START TEXT PASSAGE

Last Saturday night, Orange Blossom, the rising star of European dance music, gave an open-air concert in Istanbul, the city of heart's desires. The French band, which played a mix of European electro-beat, West African polyrhythm, haunting Arabic and Middle Eastern melodies and all-stops-out rock, underscored that it knew no borders.

Orange Blossom was on a European tour presenting its latest album, Everything must change. Turks were dazzled.

Only a few hours earlier the Turkish capital of Ankara had



witnessed a historic public rally attended by anywhere up to half a million people from all walks of life. Like Orange Blossom, it, too, was "multicultural", comprising political forces of the left and right, including the ultra-right, nationalistic "Grey Wolves".

But, unlike the French band, it called for status quo in Turkish political life. The rally demanded that the borders of the Turkish state system and its unique political culture remain immutable and sacrosanct. Nothing must change. The rallyists chanted, "We do not want an imam in Cankaya [the presidential palace]." At times, they struck a strident anti-Western, anti-globalization tone, calling for a "national awakening".

They chanted, "Don't be silent, or you'll lose your homeland." They exhorted the nation to nip in the bud the possibility that the incumbent prime minister, Recep Tayyip Erdogan, might be edging closer to announcing his candidacy for Turkey's forthcoming presidential election. Erdogan, they alleged, represented the "looming Islamic threat" to the secular state of Turkey.

Erdogan and the ruling Justice and Development Party (AKP) calmly reacted to the political affront. He complimented the rally for its peaceful nature, and appreciated that sections of Turkish opinion were "just using their democratic right". He could have contended that the bottom line in any functioning democracy lay in the will of a lawfully elected Parliament representing the collective aspirations of the Turkish people. But the Islamist leader decided that discretion was the better part of valor.

END TEXT PASSAGE
START PROVIDED MATERIAL

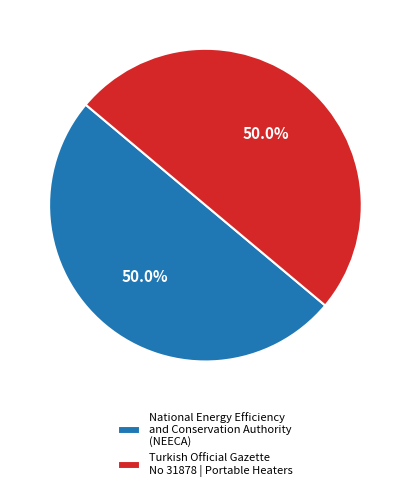

What is the ratio of the value at Turkish Official Gazette No 31878 | Portable Heaters to the value at National Energy Efficiency and Conservation Authority (NEECA)?

1.0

END PROVIDED MATERIAL

**PROBLEM 1**
From the article on Orange Blossom and the Ankara rally, output the passage starting with "Last Saturday night, Orange" and going on through "knew no borders.".
**PROBLEM 2**
In the article on Orange Blossom and the Ankara rally, which album was Orange Blossom presenting on its European tour?

**EXPECTED ANSWER 1**
Last Saturday night, Orange Blossom, the rising star of European dance music, gave an open-air concert in Istanbul, the city of heart's desires. The French band, which played a mix of European electro-beat, West African polyrhythm, haunting Arabic and Middle Eastern melodies and all-stops-out rock, underscored that it knew no borders.

**EXPECTED ANSWER 2**
Everything must change